None of this will be possible unless the industry learns to speak a common language. That language is accounting. Once again, not only are common international accounting standards desirable, they are a must. The efforts of Sir David Tweedie and the International Accounting Standards Board (IASB) are to be applauded and deserve our full support. That is not to say that such a common accounting system should not be well designed.

Surely, however, to argue that our current US GAAP or UK GAAP or US SAP cannot be improved upon through the efforts of the IASB is disingenuous.

While there may well be winners and losers during a transition from the current to a future international system, ultimately much greater benefit for consumers, investors and companies alike will derive from doing away with the current Tower of Babel that national accounting represents.

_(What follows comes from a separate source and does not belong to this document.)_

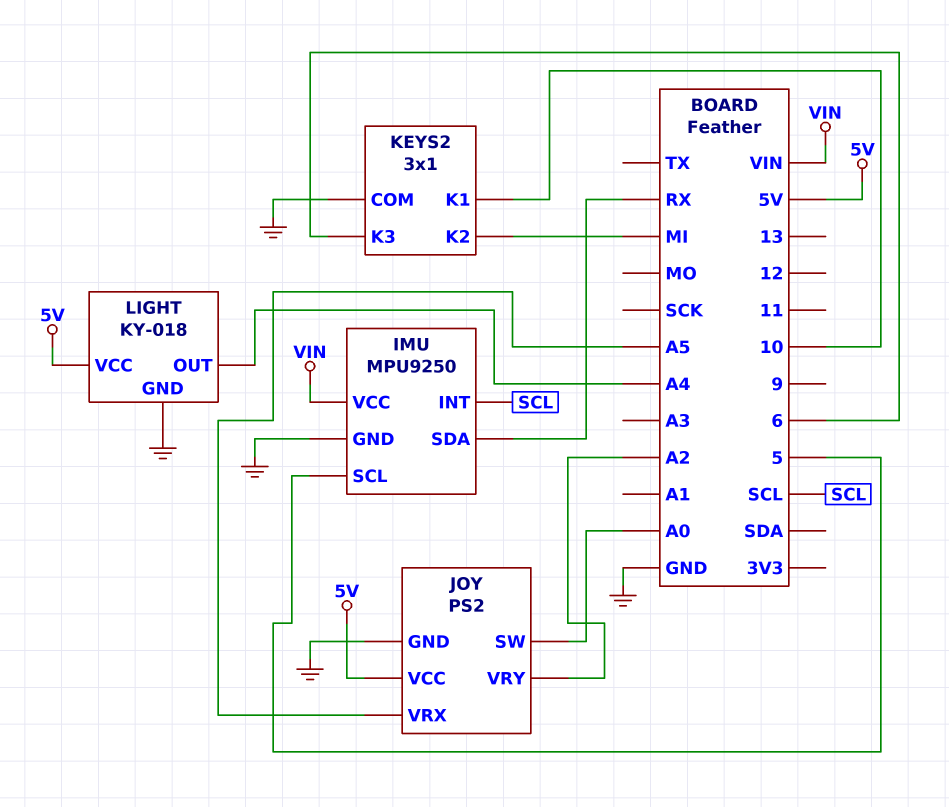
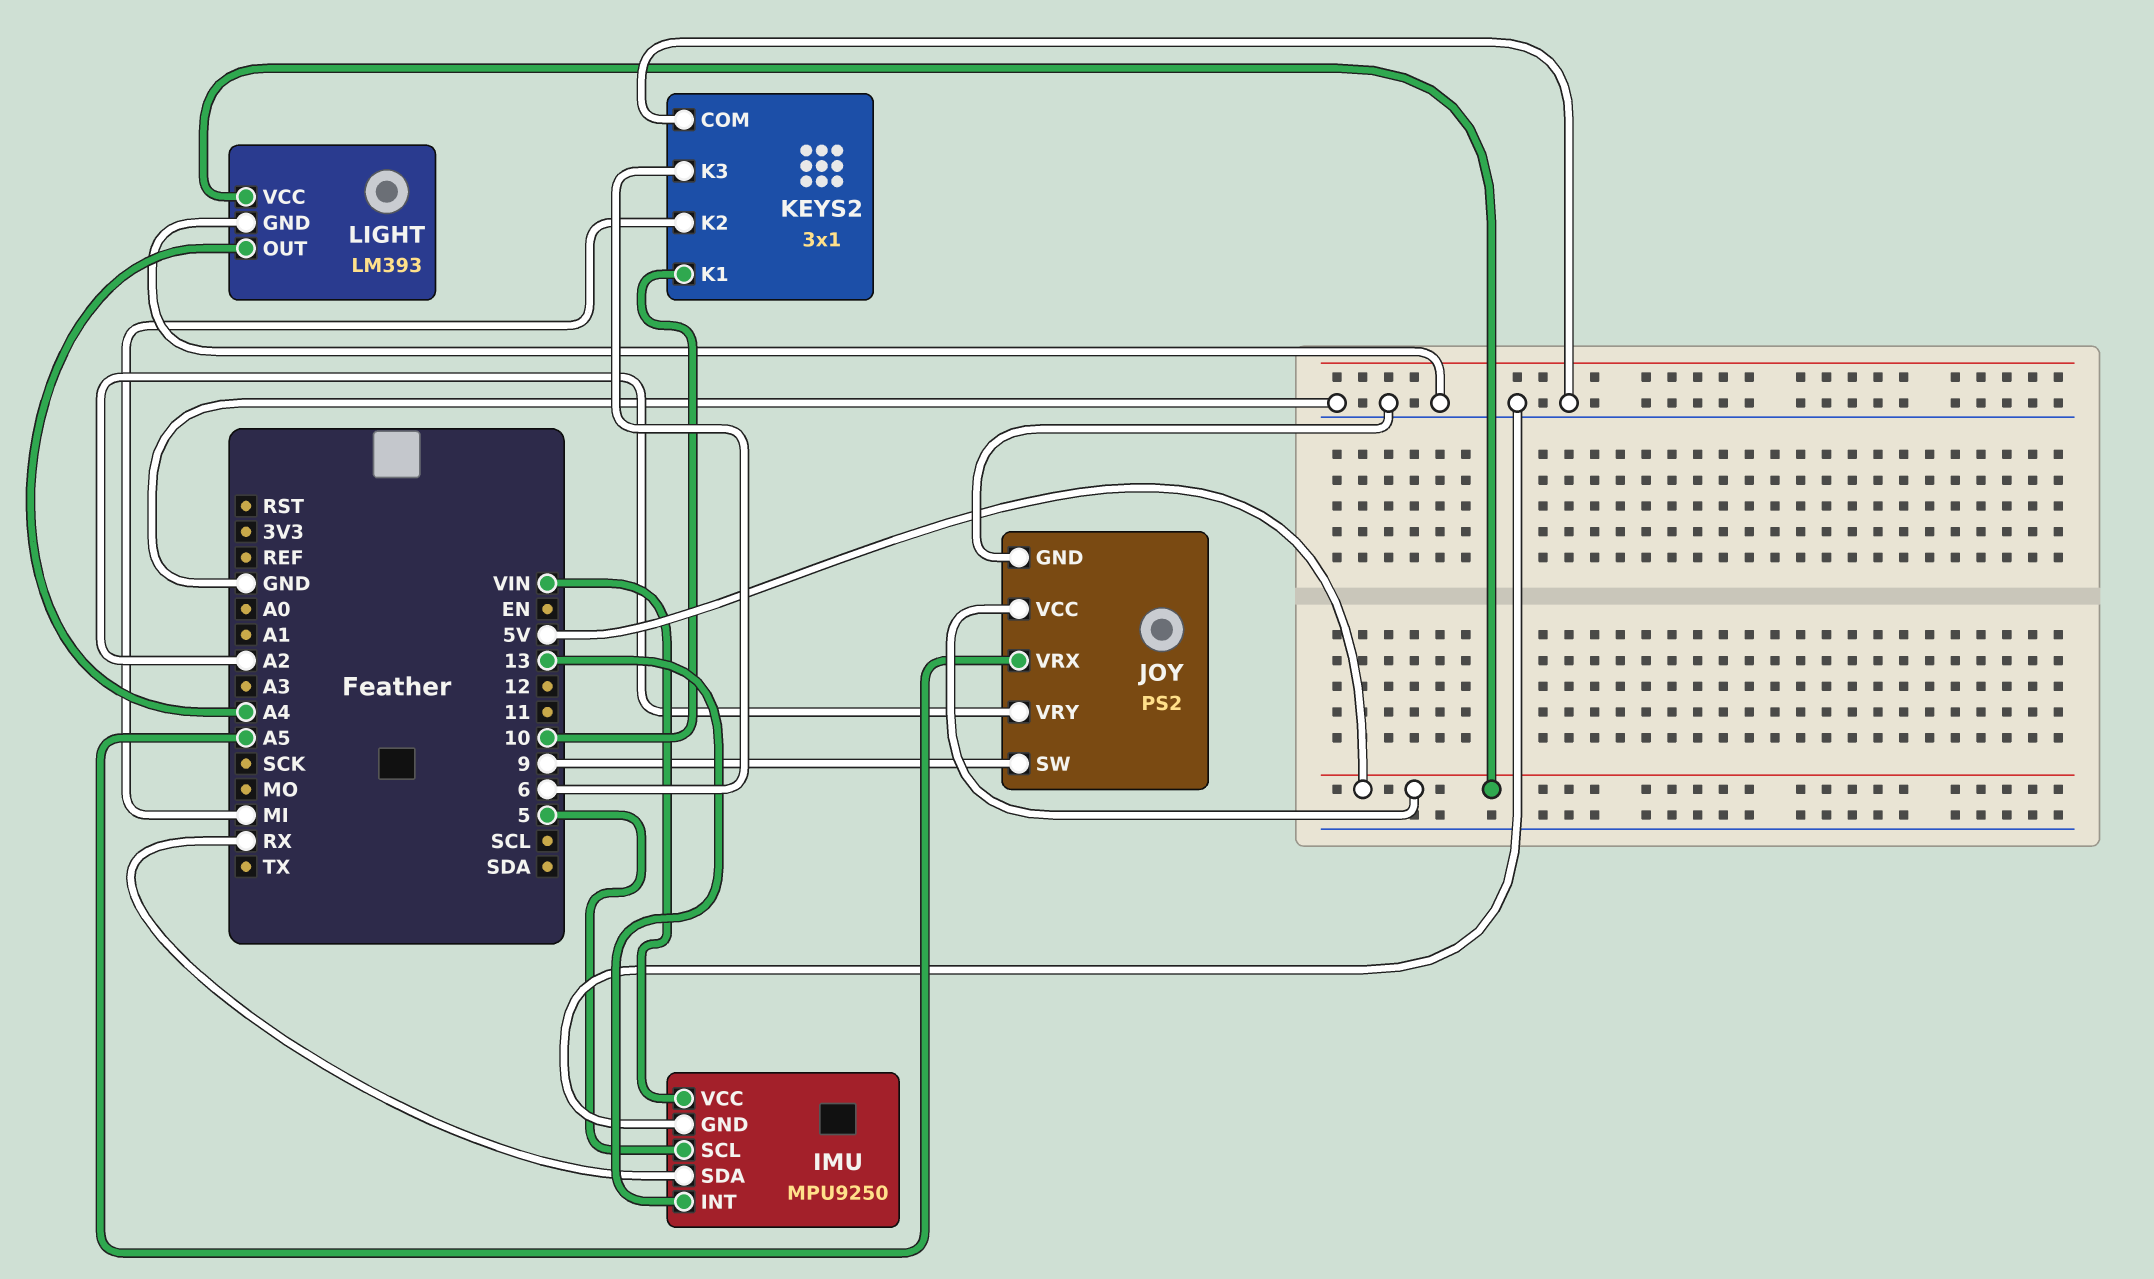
IMU pin INT: SCL -> 13
JOY pin SW: A0 -> 9
LIGHT: KY-018 -> LM393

This leads me to another broader issue. The global nature of insurance products, the growth of emerging markets such as Eastern Europe, India and China, the enhanced nature of the European market through the European Union's current and future expansion - all of these point to the need for a less parochial and more internationally-driven regulatory regime.

While the US may well be the largest market at present, the world is moving toward greater regional integration, common currencies, similar yet differentiated markets and so forth. These trends call for much greater coordination, cooperation and commonality of regulation across nations. The role of the IAIS, I think, is fundamental in that regard. To succeed however, the IAIS needs a firm footing with sufficient financial and human resources, expanded recognition of its principles and standards, and a more aggressive agenda with regard to the development of best practices, model principles and common standards for insurance regulation in both mature and emerging markets.

While tactical challenges abound, the outline of the strategic goals seems fairly clear. There is no end to the work that needs to be done.

The long-term is but a series of short runs. It is important that the momentum for change be maintained.

Ernst N Csiszar was until recently President of the National Association of Insurance Commissioners and Director of the South Carolina Department of Insurance. He has lately assumed the presidency of the Property Casualty Insurers Association of America, a large property and casualty trade association.